Comparison of phenotypic antimicrobial susceptibility testing results and WGS-derived genotypic resistance profiles for a cohort of ESBL-producing Escherichia coli collected from Canadian hospitals: CANWARD 2007-18.

Abstract

To determine whether the genotypic resistance profile inferred from WGS could accurately predict phenotypic resistance for ESBL-producing Escherichia coli isolated from patient samples in Canadian hospital laboratories. As part of the ongoing CANWARD study, 671 E. coli were collected and phenotypically confirmed as ESBL producers using CLSI M100 disc testing criteria. Isolates were sequenced using the Illumina MiSeq platform, resulting in 636 high-quality genomes for comparison.

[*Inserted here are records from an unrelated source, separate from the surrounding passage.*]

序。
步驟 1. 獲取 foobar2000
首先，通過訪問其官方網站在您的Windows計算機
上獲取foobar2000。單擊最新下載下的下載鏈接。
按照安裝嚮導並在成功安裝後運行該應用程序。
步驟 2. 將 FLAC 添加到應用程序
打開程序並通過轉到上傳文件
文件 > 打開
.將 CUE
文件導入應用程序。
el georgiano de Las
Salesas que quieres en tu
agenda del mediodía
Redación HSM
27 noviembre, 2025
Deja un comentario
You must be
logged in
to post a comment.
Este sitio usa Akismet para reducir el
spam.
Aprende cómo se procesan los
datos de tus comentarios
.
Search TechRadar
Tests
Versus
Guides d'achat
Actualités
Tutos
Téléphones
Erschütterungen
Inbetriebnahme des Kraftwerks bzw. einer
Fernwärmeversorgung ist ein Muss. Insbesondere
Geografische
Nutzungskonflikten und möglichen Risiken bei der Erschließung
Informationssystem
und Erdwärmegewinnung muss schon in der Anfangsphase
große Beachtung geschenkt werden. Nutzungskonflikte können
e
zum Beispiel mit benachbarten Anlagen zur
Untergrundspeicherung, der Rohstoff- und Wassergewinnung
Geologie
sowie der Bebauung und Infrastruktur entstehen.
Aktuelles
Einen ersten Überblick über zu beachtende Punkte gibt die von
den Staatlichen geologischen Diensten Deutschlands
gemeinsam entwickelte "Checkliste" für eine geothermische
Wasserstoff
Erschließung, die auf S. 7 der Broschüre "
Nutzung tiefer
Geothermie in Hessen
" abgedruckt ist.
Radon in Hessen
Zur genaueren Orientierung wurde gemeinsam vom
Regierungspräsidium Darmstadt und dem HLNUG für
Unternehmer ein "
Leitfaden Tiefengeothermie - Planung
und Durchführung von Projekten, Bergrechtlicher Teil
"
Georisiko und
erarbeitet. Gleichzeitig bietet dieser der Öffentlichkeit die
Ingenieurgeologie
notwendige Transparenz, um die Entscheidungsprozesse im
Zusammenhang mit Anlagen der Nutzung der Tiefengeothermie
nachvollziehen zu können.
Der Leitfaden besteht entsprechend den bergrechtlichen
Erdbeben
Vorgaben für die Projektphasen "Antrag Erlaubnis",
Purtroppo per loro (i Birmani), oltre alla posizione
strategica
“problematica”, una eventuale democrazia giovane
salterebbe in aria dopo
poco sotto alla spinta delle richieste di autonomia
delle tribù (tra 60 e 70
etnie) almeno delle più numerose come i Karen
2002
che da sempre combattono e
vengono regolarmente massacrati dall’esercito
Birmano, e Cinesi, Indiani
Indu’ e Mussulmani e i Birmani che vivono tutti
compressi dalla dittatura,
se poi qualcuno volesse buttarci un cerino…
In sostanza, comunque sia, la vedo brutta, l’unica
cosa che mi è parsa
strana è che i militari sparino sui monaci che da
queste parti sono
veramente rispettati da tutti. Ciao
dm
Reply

Using a rules-based approach, the genotypic resistance profile was compared with the phenotypic resistance interpretation generated using the CLSI broth microdilution method for ceftriaxone, ciprofloxacin, gentamicin and trimethoprim/sulfamethoxazole. The most common genes associated with non-susceptibility to ceftriaxone, gentamicin and trimethoprim/sulfamethoxazole were CTX-M-15 (n = 391), aac(3)-IIa + aac(6')-Ib-cr (n = 121) and dfrA17 + sul1 (n = 169), respectively. Ciprofloxacin non-susceptibility was most commonly attributed to alterations in both gyrA (S83L + D87N) and parC (S80I + E84V), with (n = 187) or without (n = 197) aac(6')-Ib-cr. Categorical agreement (susceptible or non-susceptible) between actual and predicted phenotype was 95.6%, 98.9%, 97.6% and 88.8% for ceftriaxone, ciprofloxacin, gentamicin and trimethoprim/sulfamethoxazole, respectively. Only ciprofloxacin results (susceptible or non-susceptible) were predicted with major error (ME) and very major error (VME) rates of <3%: ciprofloxacin (ME, 1.5%; VME, 1.1%); gentamicin (ME, 0.8%-31.7%; VME, 4.8%); ceftriaxone (ME, 81.8%; VME, 3.0%); and trimethoprim/sulfamethoxazole (ME, 0.9%-23.0%; VME, 5.2%-8.5%). Our rules-based approach for predicting a resistance phenotype from WGS performed well for ciprofloxacin, with categorical agreement of 98.9%, an ME rate of 1.5% and a VME rate of 1.1%. Although high categorical agreements were also obtained for gentamicin, ceftriaxone and trimethoprim/sulfamethoxazole, ME and/or VME rates were ≥3%.